* _Dataset entries_
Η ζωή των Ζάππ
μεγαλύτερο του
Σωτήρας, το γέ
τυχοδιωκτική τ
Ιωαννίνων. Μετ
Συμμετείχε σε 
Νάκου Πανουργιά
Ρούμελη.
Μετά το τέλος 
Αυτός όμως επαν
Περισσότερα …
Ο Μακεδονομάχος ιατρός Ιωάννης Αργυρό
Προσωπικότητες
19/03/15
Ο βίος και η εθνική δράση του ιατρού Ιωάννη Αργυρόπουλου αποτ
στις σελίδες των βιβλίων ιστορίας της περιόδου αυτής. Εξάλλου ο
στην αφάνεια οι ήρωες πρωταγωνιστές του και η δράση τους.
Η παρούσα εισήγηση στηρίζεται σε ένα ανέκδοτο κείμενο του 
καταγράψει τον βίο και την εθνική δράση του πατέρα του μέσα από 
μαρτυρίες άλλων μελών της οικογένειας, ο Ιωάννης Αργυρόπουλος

* _Work item_
Copy out the lines word for word, beginning at the start of the items and continuing through the line that contains "στις σελίδες των", with that line included.

* _Solved problem_
Η ζωή των Ζάππ
μεγαλύτερο του
Σωτήρας, το γέ
τυχοδιωκτική τ
Ιωαννίνων. Μετ
Συμμετείχε σε 
Νάκου Πανουργιά
Ρούμελη.
Μετά το τέλος 
Αυτός όμως επαν
Περισσότερα …
Ο Μακεδονομάχος ιατρός Ιωάννης Αργυρό
Προσωπικότητες
19/03/15
Ο βίος και η εθνική δράση του ιατρού Ιωάννη Αργυρόπουλου αποτ
στις σελίδες των βιβλίων ιστορίας της περιόδου αυτής. Εξάλλου ο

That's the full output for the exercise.